After this, it should be possible to use a vanilla install of Postgres
with Danbooru. It's still recommended to use Danbooru's Docker image for
Postgres (https://ghcr.io/danbooru/postgres), as other Postgres extensions
may be necessary in the future.
Change the wiki_pages tsvector_update_trigger to use
`pg_catalog.english` instead of `public.danbooru`. This changes how wiki
page text is parsed for full-text search to use the standard English
parser instead of test_parser. This is to prepare for dropping
test_parser. Using test_parser here was wrong anyway because it meant
that punctuation wasn't removed from words when indexing wiki pages for
full-text search.
Stop updating the fav_string attribute on posts. The column still exists
on the table, but is no longer used or updated.

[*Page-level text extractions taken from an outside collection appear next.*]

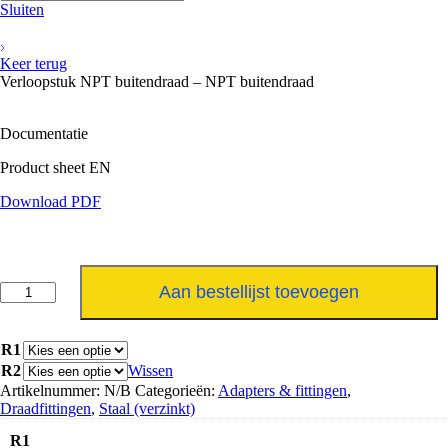
Sluiten
Keer terug
Verloopstuk NPT buitendraad – NPT buitendraad
Documentatie
Product sheet EN
Download PDF
Verloopstuk
Aan bestellijst toevoegen
NPT
buitendraad
-
R1
NPT
R2
Wissen
buitendraad
Artikelnummer:
N/B
Categorieën:
Adapters & fittingen
,
aantal
Draadfittingen
,
Staal (verzinkt)
R1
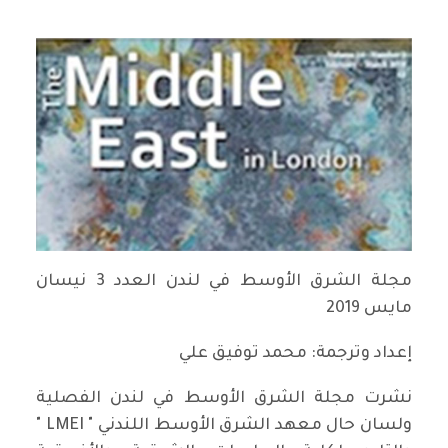
مجلة الشرق الأوسط في لندن العدد 3 نيسان
مايس 2019
إعداد وترجمة: محمد توفيق علي
نشرت مجلة الشرق الأوسط في لندن الفصلية
ولسان حال معهد الشرق الأوسط اللندني " LMEI "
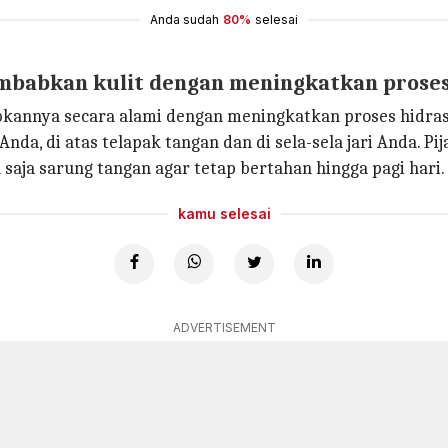
Anda sudah
80%
selesai
mbabkan kulit dengan meningkatkan proses
annya secara alami dengan meningkatkan proses hidras
a, di atas telapak tangan dan di sela-sela jari Anda. Pij
aja sarung tangan agar tetap bertahan hingga pagi hari.
kamu selesai
ADVERTISEMENT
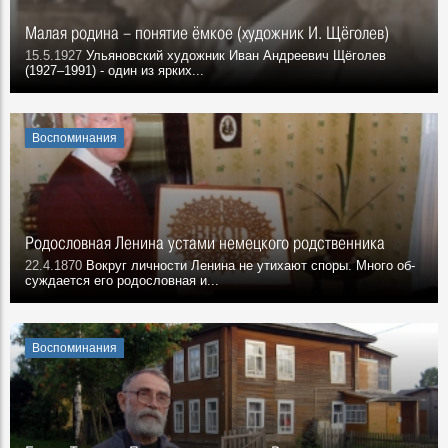
Малая родина – понятие ёмкое (художник И. Щёголев)
15.5.1927
Ульяновский художник Иван Андреевич Щёголев
(1927–1991) - один из ярких...
Воспоминания
Родословная Ленина устами немецкого родственника
22.4.1870
Вокруг личности Ленина не утихают споры. Много об­
суждается его родословная и...
Воспоминания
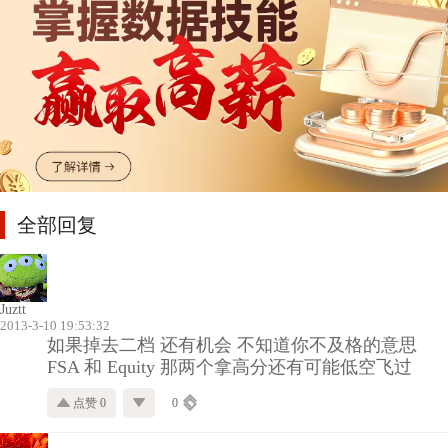
全部回复
Juztt
2013-3-10 19:53:32
如果掉去二档 还有机会 不知道你不及格的意思
FSA 和 Equity 那两个拿高分还有可能低空飞过
点赞 0
0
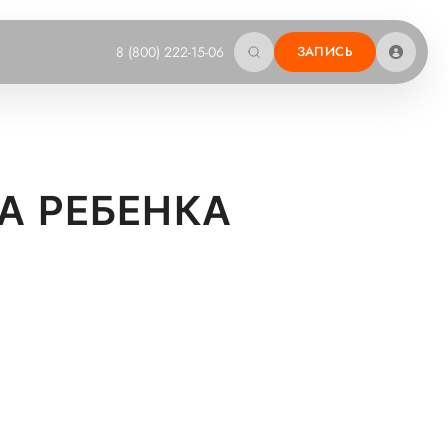
8 (800) 222-15-06
ЗАПИСЬ
А РЕБЕНКА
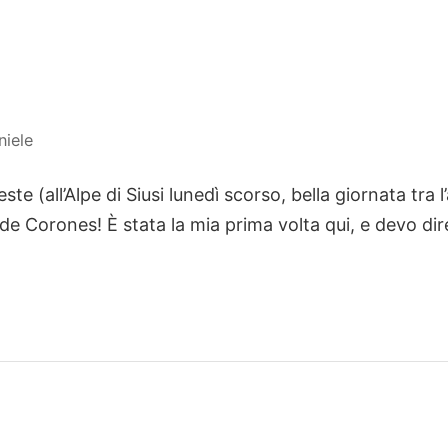
niele
feste (all’Alpe di Siusi lunedì scorso, bella giornata tr
de Corones! È stata la mia prima volta qui, e devo dir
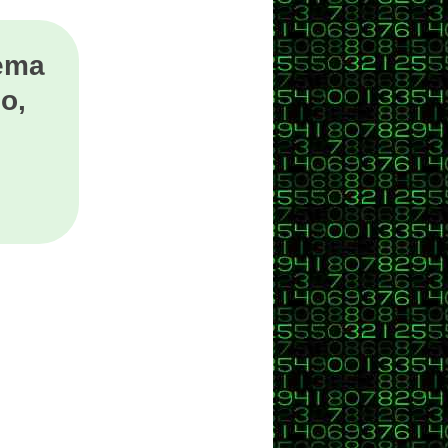
tema
o,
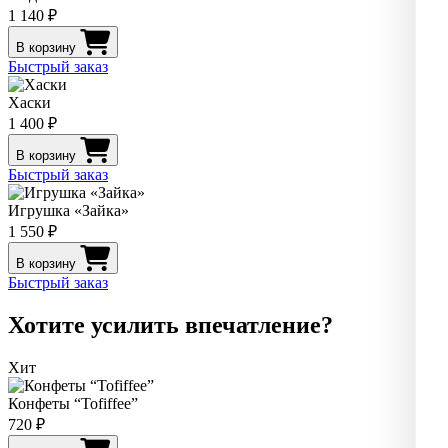
1 140 ₽
В корзину
Быстрый заказ
Хаски
1 400 ₽
В корзину
Быстрый заказ
Игрушка «Зайка»
1 550 ₽
В корзину
Быстрый заказ
Хотите усилить впечатление?
Хит
Конфеты “Tofiffee”
720 ₽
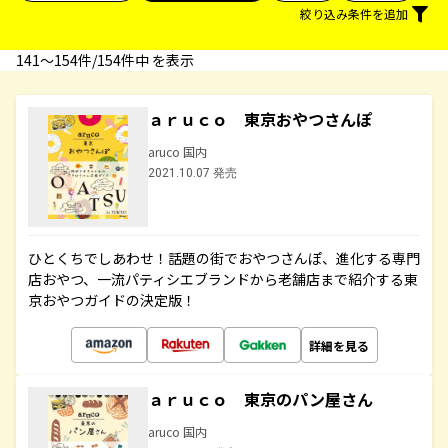
絞り込み条件を追加
141〜154件/154件中 を表示
ａｒｕｃｏ 東京おやつさんぽ
aruco 国内
2021.10.07 発売
ひとくちでしあわせ！話題の街でおやつさんぽ、進化する専門
店おやつ、一流パティシエブランドから老舗店まで紹介する東
京おやつガイドの決定版！
詳細を見る
ａｒｕｃｏ 東京のパン屋さん
aruco 国内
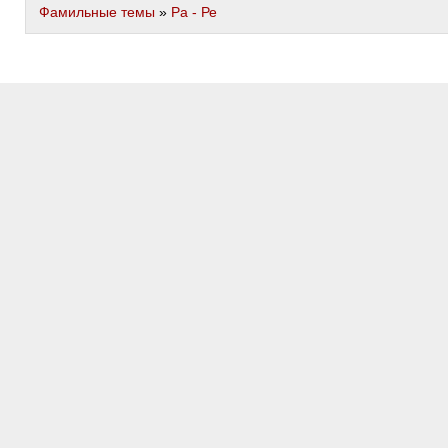
Фамильные темы
»
Ра - Ре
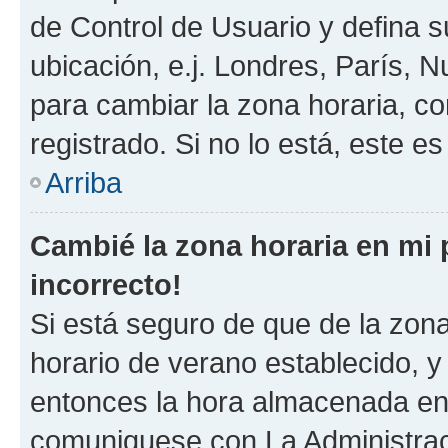
de Control de Usuario y defina 
ubicación, e.j. Londres, París, 
para cambiar la zona horaria, c
registrado. Si no lo está, este 
Arriba
Cambié la zona horaria en mi p
incorrecto!
Si está seguro de que de la zona 
horario de verano establecido, y 
entonces la hora almacenada en e
comuniquese con La Administraci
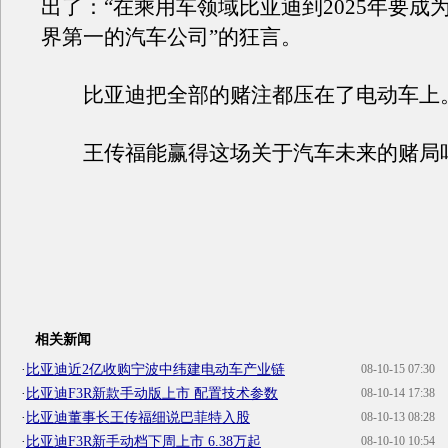
出了：“在乘用车领域比亚迪到2025年要成
界第一的汽车公司”的狂言。
比亚迪把全部的赌注都压在了电动车上
王传福能赢得这场关于汽车未来的赌局
相关新闻
·
比亚迪近2亿收购宁波中纬建电动车产业链
08-10-15 07:30
·
比亚迪F3R新款手动版上市 配置技术参数
08-10-14 17:38
·
比亚迪董事长王传福细说巴菲特入股
08-10-13 08:28
·
比亚迪F3R新手动档下周上市 6.38万起
08-10-10 10:54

Like the pool_string in 7d503f08, the fav_string was used in the past to
facilitate `fav:X` searches. Posts had a hidden fav_string column that
contained a list of every user who favorited the post. These were
treated like fake hidden tags on the post so that a search for `fav:X`
was treated like a tag search.
The fav_string attribute has been unused for search purposes for a while
now. It was only kept because of technicalities that required
departitioning the favorites table first (340e1008e) before it could be
removed. Basically, removing favorites with `@favorite.destroy` was
slow because Rails always deletes object by ID, but we didn't have an
index on favorites.id, and we couldn't easily add one until the
favorites table was departitioned.
Fixes#4652. See https://github.com/danbooru/danbooru/issues/4652#issuecomment-754993802
for more discussion of issues caused by the fav_string (in short: write
amplification, post table bloat, and favorite inconsistency problems).
Merge the 100 favorite subtables into a single table.
Previously the favorites table was partitioned by user id into 100
subtables to try to make searching by user id faster. This wasn't really
necessary and probably slower than just making an index on
(favorites.user_id, favorites.id) to satisfy ordfav searches. BTree
indexes are logarithmic so dividing an index by 100 doesn't make it 100
times faster to search; instead it just removes a layer or two from the
tree.
This also adds a uniqueness index on (user_id, post_id) to prevent
duplicate favorites. Previously we had to check for duplicates at the
application layer, which required careful locking to do it correctly.
Finally, this adds an index on favorites.id, which was surprisingly
missing before. This made ordering and deleting favorites by id really
slow because it degraded to a sequential scan.
Add a model for storing image and video metadata for uploaded files.
Metadata is extracted using ExifTool. You will need to install ExifTool
after this commit. ExifTool 12.22 is the minimum required version
because we use the `--binary` option, which was added in this release.
The MediaMetadata model is separate from the MediaAsset model because
some files contain tons of metadata, and most of it is non-essential.
The MediaAsset model represents an uploaded file and contains essential
metadata, like the file's size and type, while the MediaMetadata model
represents all the other non-essential metadata associated with a file.
Metadata is stored as a JSON column in the database.
ExifTool returns all the file's metadata, not just the EXIF metadata.
EXIF is one of several types of image metadata, hence why we call
it MediaMetadata instead of EXIFMetadata.